Monday, Jan. 31, 1944
Suffer Little Children
The children never smile. Their dread of cold is so great that, when brought into warm rooms, they fight desperately for the spot nearest the fire. They draw their heads into their coat collars, their hands into their sleeves. There they sit silently for hours. Music and the laughter of others irritate them. Someone asks a little girl why she is so silent. She answers: "Why do you smile?" From London last week came such reports of what two years of starvation, cold and horror had done to the children of Nazi-besieged Leningrad. To some chil dren it had caused mental damage so severe that "Soviet authorities feared it would be permanent." Some children cry at the slightest disappointment -- for example, when they can not button their coats. Others cry when they see trinkets such as earrings, because they are reminded of their parents who wore such things, and whom they had seen die of exhaustion.

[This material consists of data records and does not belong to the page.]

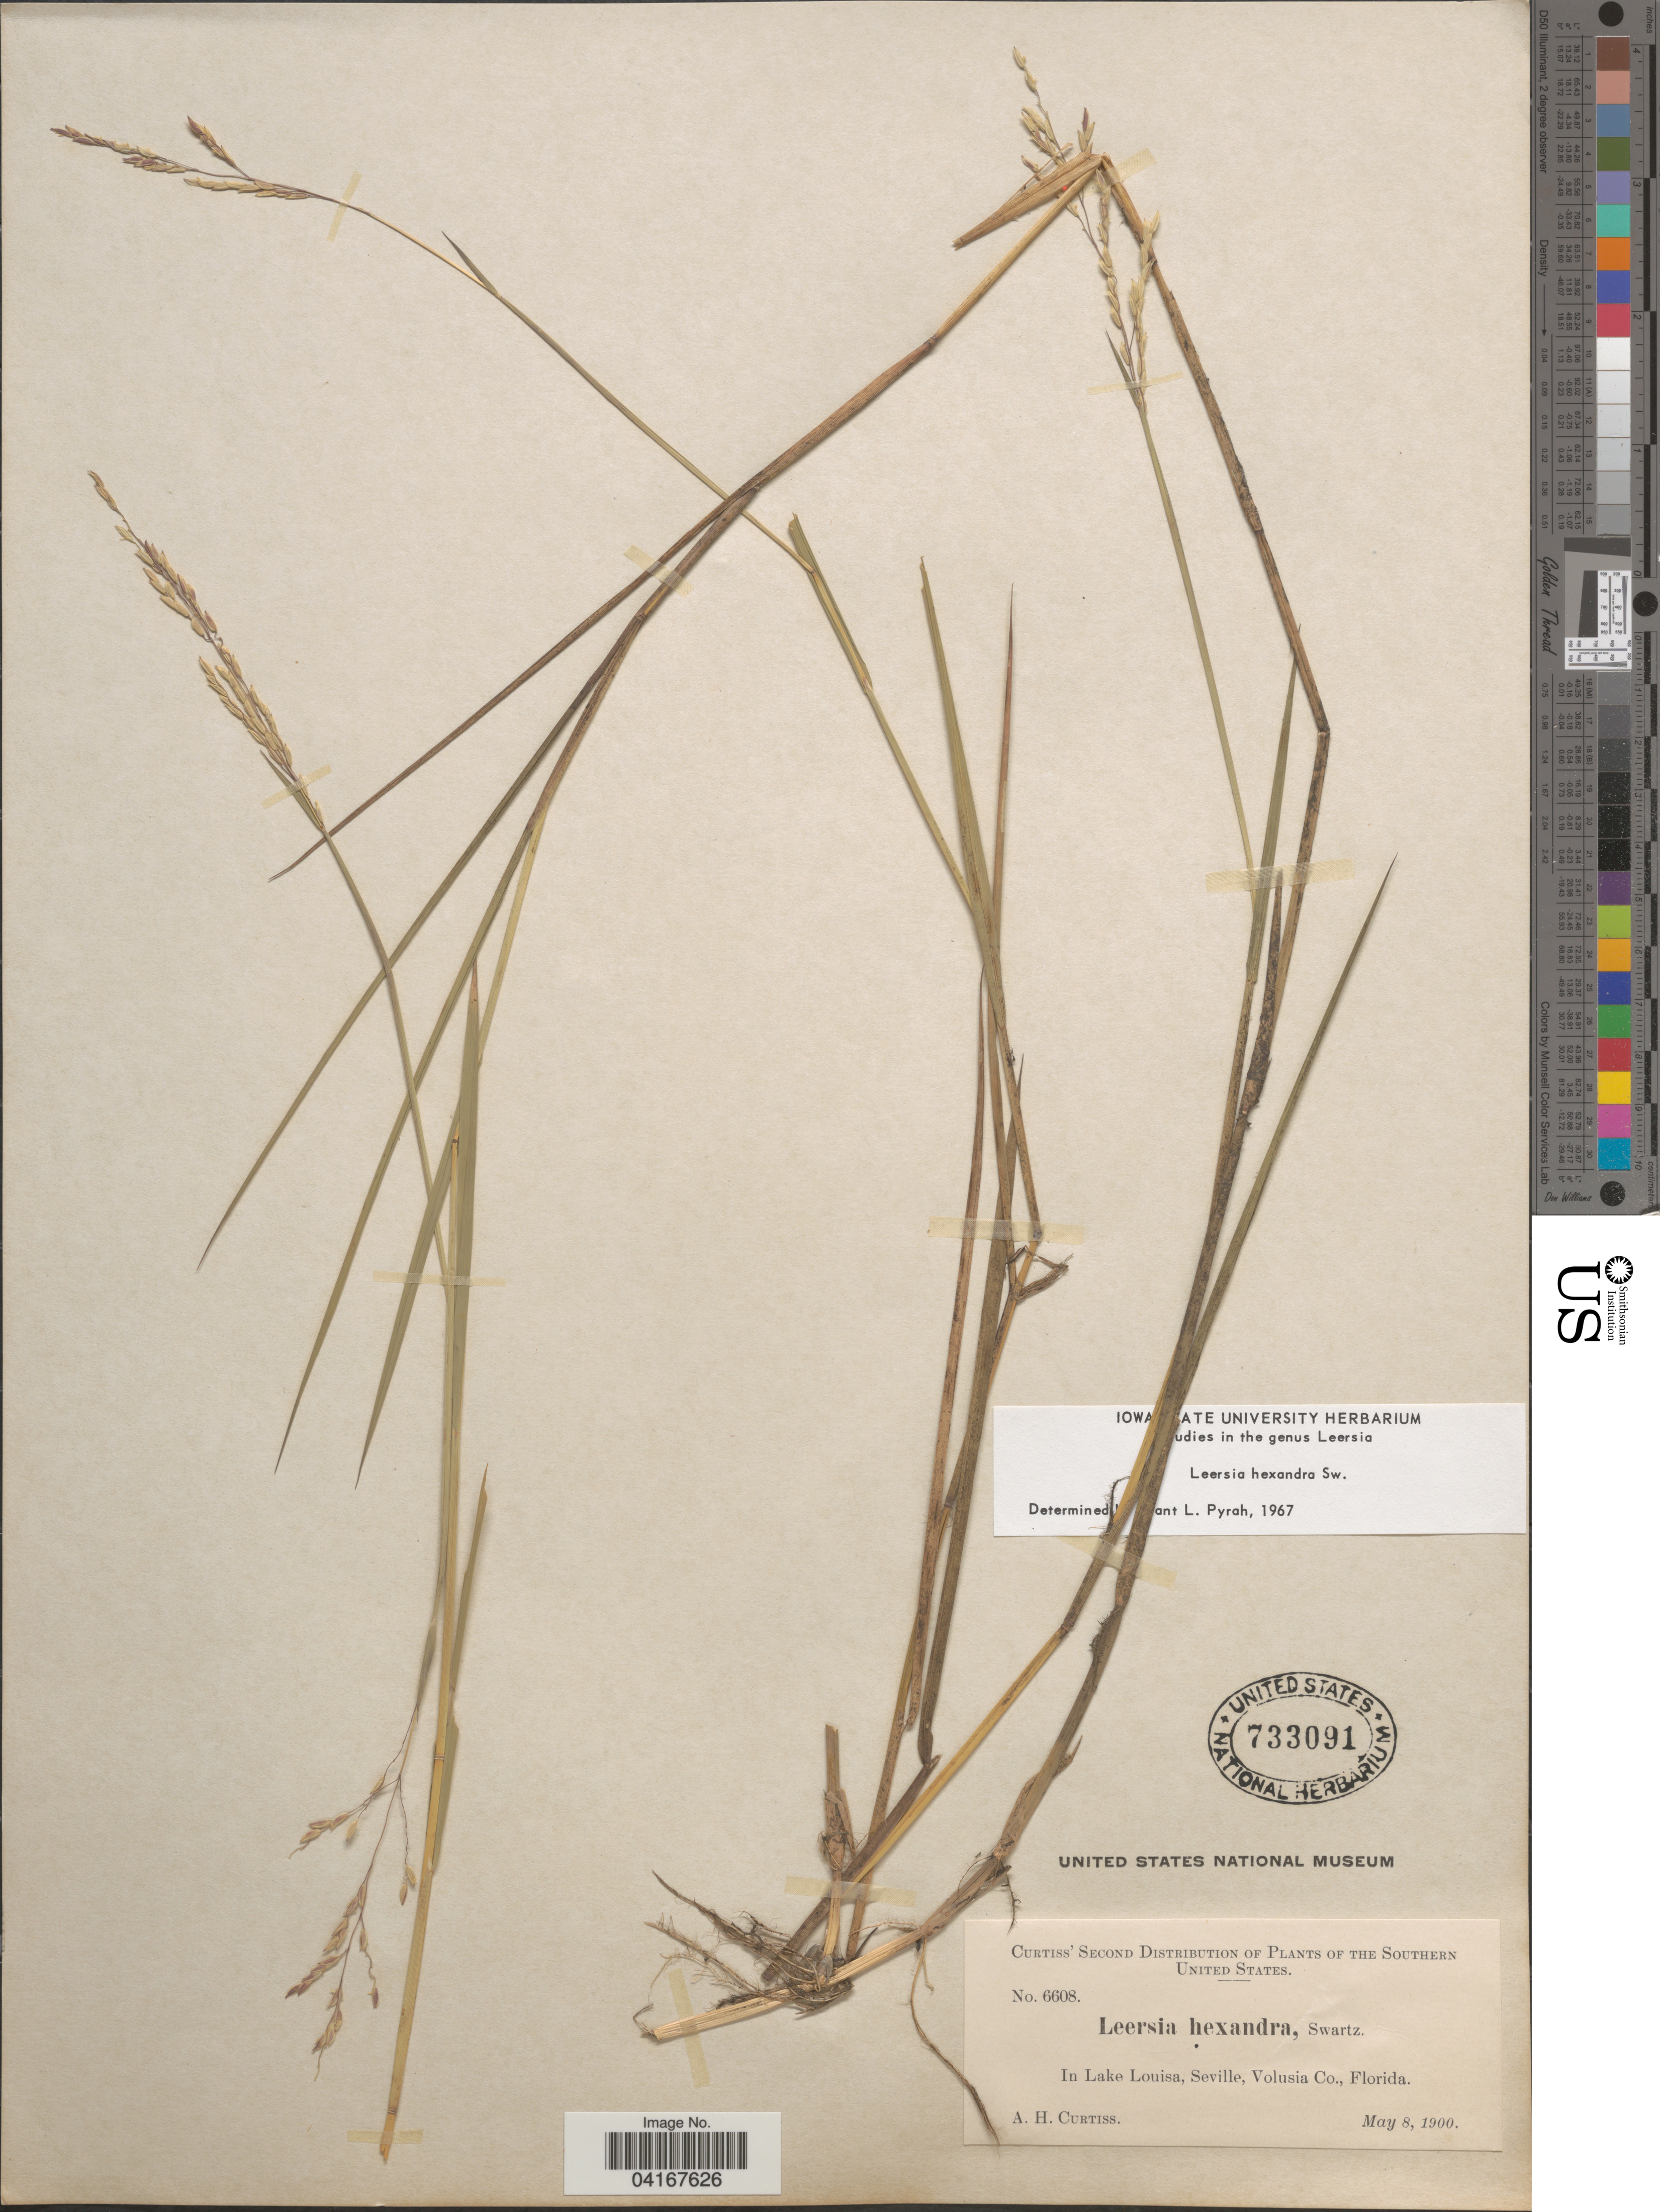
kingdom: Plantae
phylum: Tracheophyta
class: Liliopsida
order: Poales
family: Poaceae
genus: Leersia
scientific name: Leersia hexandra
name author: Sw.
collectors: A. H. Curtiss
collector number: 6608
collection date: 1900-05-08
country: United States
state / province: Florida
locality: In Lake Louisa, Seville, Volusia Co.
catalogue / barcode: US 733091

Instead of gobbling their meager food, the Leningrad children hoard it. They slowly drink the liquid part of their soup first, then slowly eat the bits in the bottom of the dish. Often they crumble their bread into matchboxes to be munched furtively later.
To rehabilitate these children, Leningrad last year established a chain of kindergartens where special teachers tried every treatment they could think of. The teachers soon found that "no manner of persuasion has any effect until the children become [physically] stronger." The best that can yet be said of the kindergartens is that they are "almost successful."